İslâm eğitimcileri, Kur'ân ve hadislerin ışığında bazen ken­dilerine özgü (İbn Sina gibi), bazen de birbirlerinin görüşlerin­den esinlenen kanaatler ortaya koymuşlardır. Ancak onlar ço­cuğa, öncelikle sevgi ve şefkatle yaklaşılması, hoşgörülü ve gü­zel örnek olunması ve iyi bir eğitim verilmesi noktasında görüş birliği içindedirler. Nitekim şu tavsiyelerde bu özellikler açıkça görülmektedir.

1. Önce iyinin iyi, kötünün kötü olduğu telkin edilmeli, öğretilmeli.

2.
İyi işler yaptığı zaman yüzüne karşı takdir edilmelidir.

3. Kötü davranışları varsa, bunlar başkalarından örnek ve­rilerek kötülenmelidir.

4. İlk yaptığı olumsuz davranışları görmezlikten gelinmeli, ikinci defa tekerrür ederse, kimsenin olmadığı bir yerde ayıp­lanmalı ve başkalarının bunu duyması veya görmesi halinde ayıplanacağı söylenmelidir.

5.
Hataları sebebiyle devamlı olarak azarlanmamalıdır.

6. Gizlice yaptıkları mutlaka önlenmelidir.

7. Olumsuz davranışlarda ısrar ediyorsa inadı kırılmalı­dır.[368]

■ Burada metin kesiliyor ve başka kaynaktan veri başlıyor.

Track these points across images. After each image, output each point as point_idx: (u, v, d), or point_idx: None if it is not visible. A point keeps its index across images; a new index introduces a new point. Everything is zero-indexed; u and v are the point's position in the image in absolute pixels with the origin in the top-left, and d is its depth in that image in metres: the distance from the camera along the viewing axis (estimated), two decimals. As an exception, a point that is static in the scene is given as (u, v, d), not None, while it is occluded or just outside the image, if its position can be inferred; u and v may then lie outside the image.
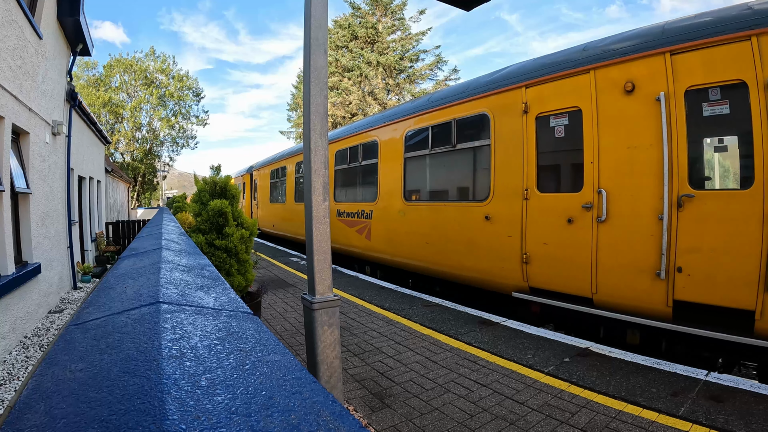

İşte ancak bu son noktada İslâm eğitimcileri arasında gö­rüş farklılığı ortaya çıkmaktadır. Bazıları, yapılan olumlu telkin­lere rağmen hatalı davranışlardan vazgeçmeyen çocuk veya öğrencinin dövülebileceğini, ancak bunun bir sınırı ve ölçüsü bulunduğunu ifade ederlerken (İbn Sahnûn, Kabisî, ibn Miskeveyh, İbn Sina, Gazâlî, İbnu'1-Hâcc, İbnu'l-Kayyim el-Cevziyye..) ; bazıları ise kesinlikle dayağa başvur­mamak gerektiğini, dayakla bir sonuç elde edilemeyeceğini sa­vunmuşlardır (Mâverdî, İbn Haldun, Alâeddin Çelebi, Taşköprîzâde, İbrahim Hakkı). Bir İslâm Hukukçusu olan İmam Şafiî ile el-Irâkî'nin, "Dayak caiz olmakla beraber terkedilmesi daha yerindedir" şeklindeki tavsiyeleri de dikkat çekicidir.[369]